A consciência está mais presente, portanto, noções de realidade, hierarquia e classificação precisam ser coerentes e constantes. No crescimento físico, nota-se a mudança das feições (com a perda das formas mais arredondadas de rosto e mãos, como de bebês, para as formas mais adultas) e um alongamento das pernas, dando a mobilidade necessária para “correr o mundo”. No âmbito social existe primeiro uma noção de ser humano (até os 11 anos) e depois a separação entre Homem e Mulher e suas diferenças mais gritantes e identificação com um ou outro.

Entre 12 e 14 anos, a Puberdade, é o momento em que o “Eu” está ainda mais presente, e por isso, transgredir, argumentar e “bater boca” fica ainda mais forte.

O final desse setênio é marcado pelas mudanças físicas e hormonais – crescimento de pelos, menstruação (início ou regularização), alteração na voz dos meninos, as formas mais femininas nas meninas.

Terceiro Setênio – 14 a 21 anos

Numa primeira fase, uma busca pela nova imagem “Quem sou eu”, que muitas vezes espelha a imagem de um grupo e não mais a de familiares. É um momento de transgressão de regras, questionamento constante e dificuldades de adaptação.

Depois, chega um momento de busca de ideais – espiritualidade, política, ídolos, estilo de vida - e um constante e intenso olhar sobre sentimentos e relações. A curiosidade, modelos adotados e a necessidade de transgressão podem levar ao mundo das drogas e atos ilícitos.

Na última fase do setênio já acontece uma preparação para a vida adulta, acontece por volta dos 18 anos a terceira crise de identidade, que culmina com a escolha profissional em muitos casos.

Esta é a fase da adolescência para a Antroposofia – momento de muitos questionamentos, dúvidas, busca pelos ideais, busca pela aprovação do grupo, transgressão, decepções, intensidade de sentimentos, e também definições e muitas novas experiências.

Os próximos 3 setênios são relacionados ao desenvolvimento da Alma:

Quarto Setênio – 21 a 28 anos

Conhecido como Alma da Sensação, é o momento de Vivenciar o Mundo.

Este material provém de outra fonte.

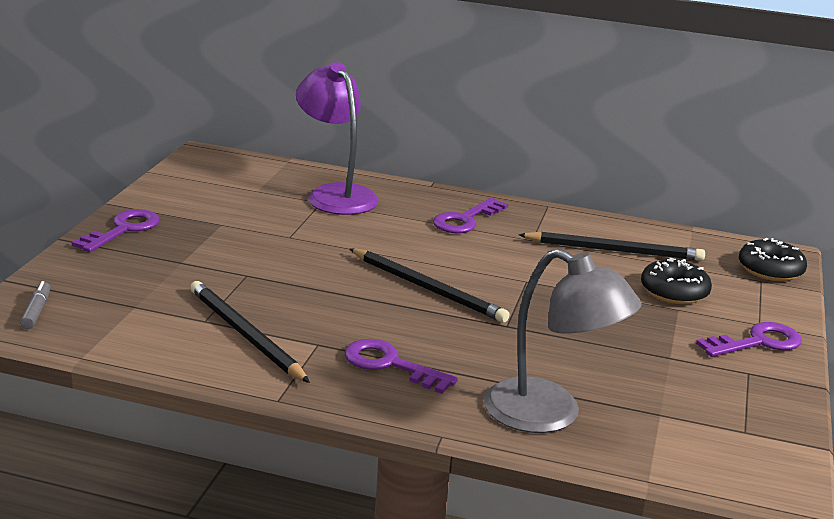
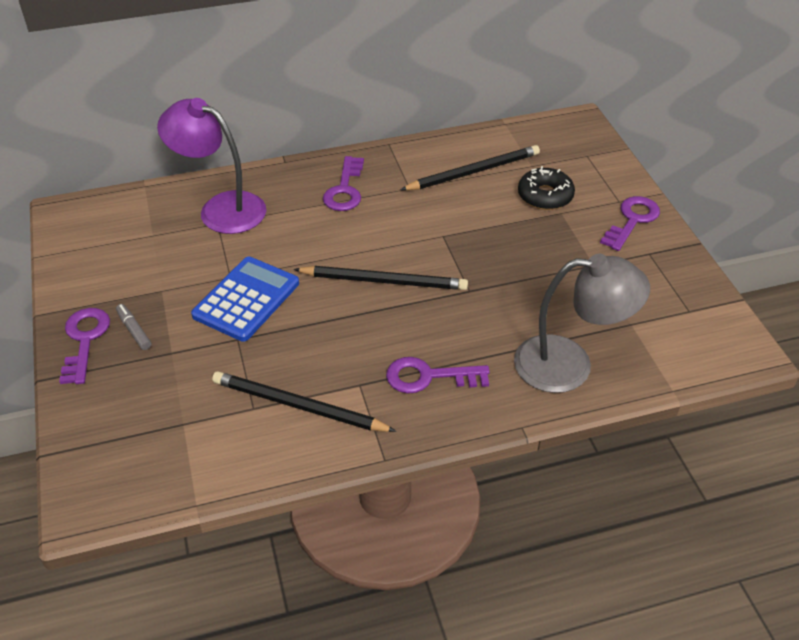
camera: 30 degrees left, 20 degrees up
(36, 311) = (107, 476): grey marker -> grey marker (134, 330)
(285, 254) = (246, 299): none -> blue calculator
(770, 269) = (584, 141): black donut -> none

Existe um predomínio das sensações, uma fase de aventuras, de arriscar, de viver intensamente. Uma fase de dissociação dos pais. Nesse momento muitos jovens saem de casa, viajam o mundo, arrumam empregos, escolhem viver em comunidades, etc.

Pode persistir a necessidade de aprovação, mas direcionada a outras esferas, como na carreira, por exemplo.

Concretização dos idealismos do setênio anterior, desenvolvimento de capacidades e habilidades técnicas marcam esse setênio. O jovem começa a assumir a responsabilidade pela própria vida.

Aos 28 anos acontece a Crise dos Talentos – “que caminho é esse que estou seguindo?” – por isso é o momento de consolidação ou mudanças profissionais e pessoais.

O quarto setênio espelha o setênio anterior, quase dá continuidade às mesmas questões, talvez apenas com um pouco a mais de consciência do “Eu”.

Esta fase é marcada por um grande entusiasmo de desbravar o mundo, uma sexualização da vida - “tesão pela vida”, “tesão pelo trabalho”, “tesão por viajar” e também pelo “desprazer” de outras coisas – “ter que” conviver com a família, aguentar aquele chefe, não gostar do trabalho que escolheu...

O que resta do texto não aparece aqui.